Have you gotten this to run without the W&B logging?

JasonLo commented 1 year ago

Thanks for continuing to make changes @JasonLo.

This comment from my testing was buried in a commit suggestion. When I removed the --use_wandb argument for my testing, it did not disable logging. My error file contained

wandb: W&B API key is configured. Use `wandb login --relogin` to force relogin
wandb: ERROR Error while calling W&B API: user is not logged in (<Response [401]>)
wandb: ERROR The API key you provided is either invalid or missing.  If the `WANDB_API_KEY` environment variable is set, make sure it is correct. Otherwise, to resolve this issue, you may try running the 'wandb login --relogin' command. If you are using a local server, make sure that you're using the correct hostname. If you're not sure, you can try logging in again using the 'wandb login --relogin --host [hostname]' command.(Error 401: Unauthorized)
Traceback (most recent call last):
  File "train.py", line 84, in <module>
    main()
  File "train.py", line 80, in main
    train(args.run_name, args.use_wandb)
  File "train.py", line 61, in train
    trainer.train(resume_from_checkpoint=last_checkpoint)
  File "/transformers/src/transformers/trainer.py", line 1544, in train
    return inner_training_loop(
  File "/transformers/src/transformers/trainer.py", line 1760, in _inner_training_loop
    self.control = self.callback_handler.on_train_begin(args, self.state, self.control)
  File "/transformers/src/transformers/trainer_callback.py", line 353, in on_train_begin
    return self.call_event("on_train_begin", args, state, control)
  File "/transformers/src/transformers/trainer_callback.py", line 397, in call_event
    result = getattr(callback, event)(
  File "/transformers/src/transformers/integrations.py", line 760, in on_train_begin
    self.setup(args, state, model, **kwargs)
  File "/transformers/src/transformers/integrations.py", line 734, in setup
    self._wandb.init(
  File "/usr/local/lib/python3.8/dist-packages/wandb/sdk/wandb_init.py", line 1166, in init
    raise e
  File "/usr/local/lib/python3.8/dist-packages/wandb/sdk/wandb_init.py", line 1147, in init
    run = wi.init()
  File "/usr/local/lib/python3.8/dist-packages/wandb/sdk/wandb_init.py", line 762, in init
    raise error
wandb.errors.AuthenticationError: The API key you provided is either invalid or missing.  If the `WANDB_API_KEY` environment variable is set, make sure it is correct. Otherwise, to resolve this issue, you may try running the 'wandb login --relogin' command. If you are using a local server, make sure that you're using the correct hostname. If you're not sure, you can try logging in again using the 'wandb login --relogin --host [hostname]' command.(Error 401: Unauthorized)

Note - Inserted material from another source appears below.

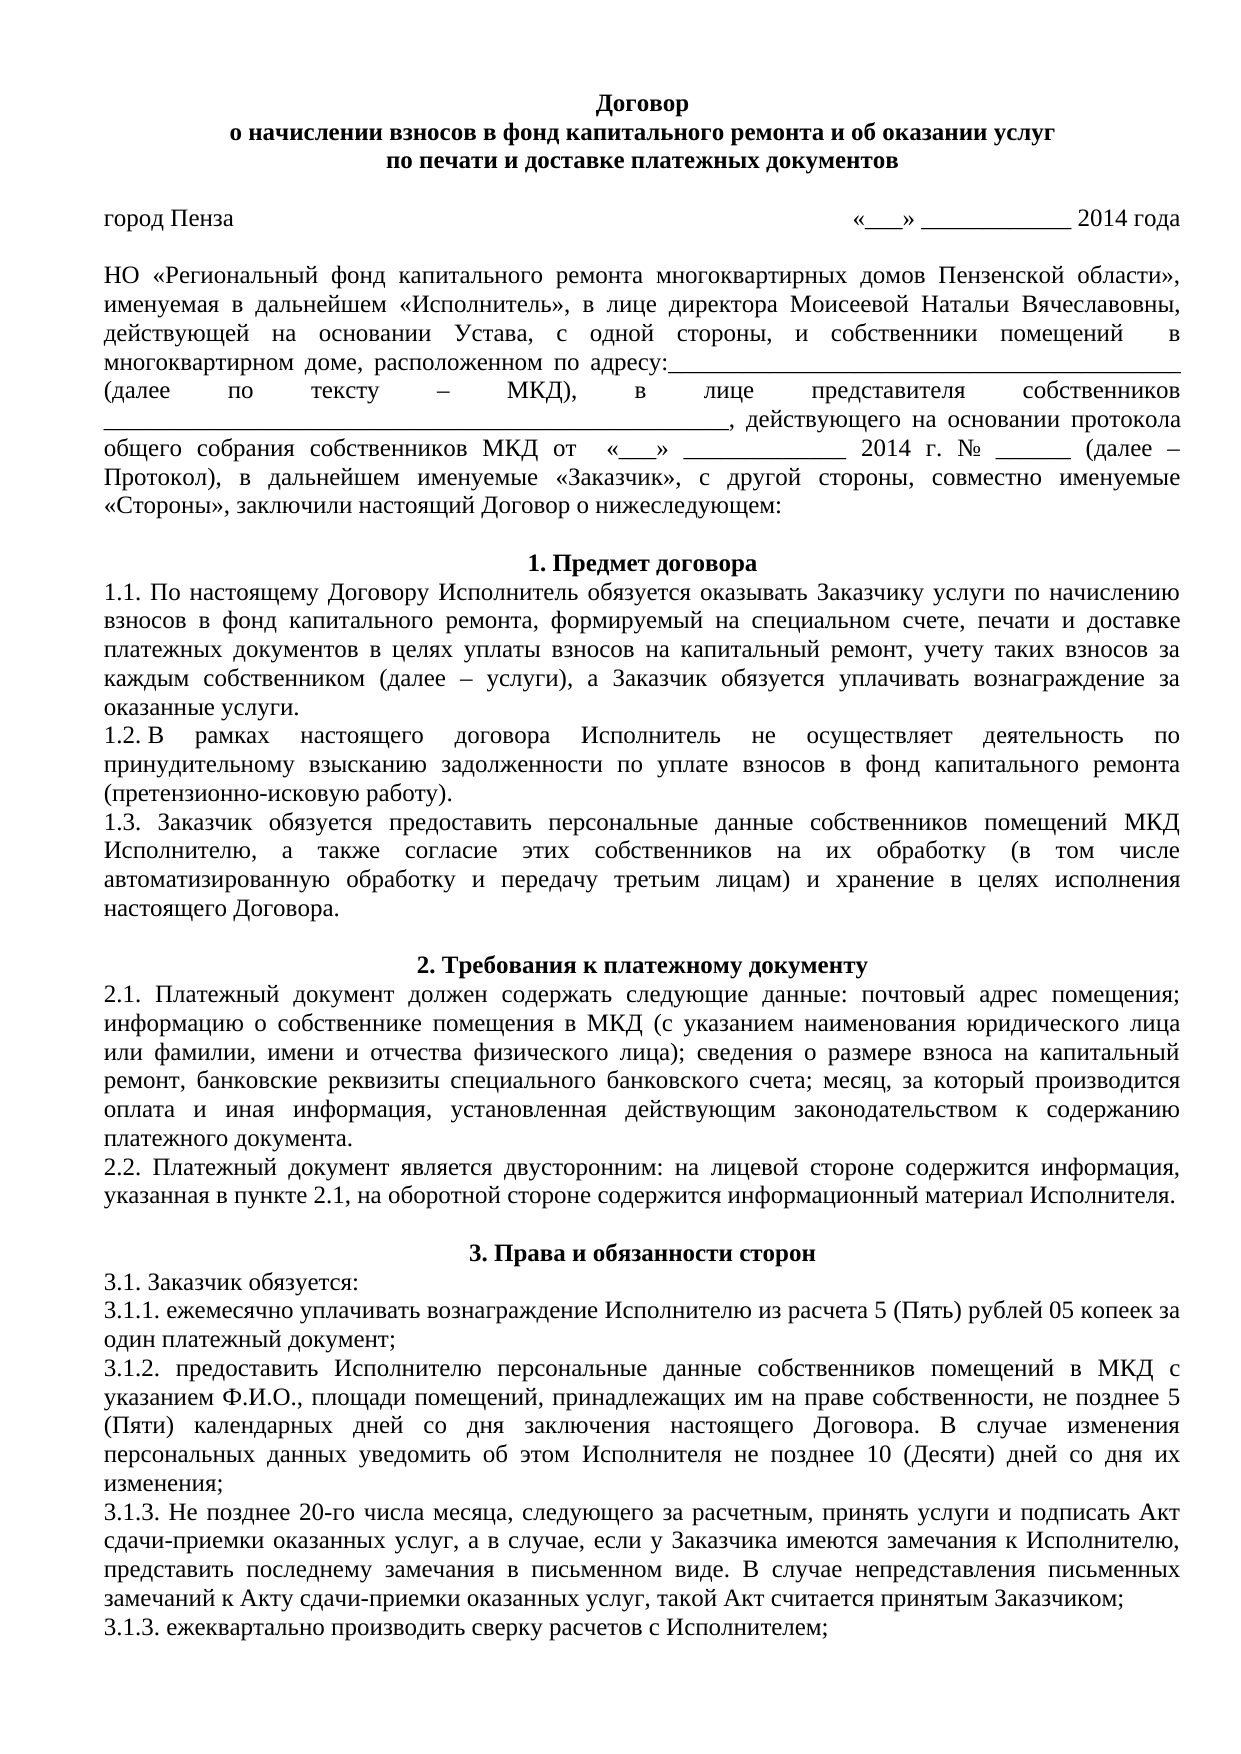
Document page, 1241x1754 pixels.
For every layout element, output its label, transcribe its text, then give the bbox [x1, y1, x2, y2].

Have you gotten this to run without the W&B logging?

This is fixed in c759b99

I've tested it; now it won't accidentally activate wandb. Job ID run with c759b99: 17010138

JasonLo commented 1 year ago

@agitter @ChristinaLK No more changes from my end. Your team can handle the merge.

JasonLo commented 12 months ago

I didn't see any training convergence criteria. Does this continue saving checkpoints and training until the short GPU job limit is reached? That's fine and doesn't need to prevent merging.

I set the training to run for only 1 epoch to serve as a demonstration without consuming too many resources. You can see this setting in the code here: GitHub Link to train.py.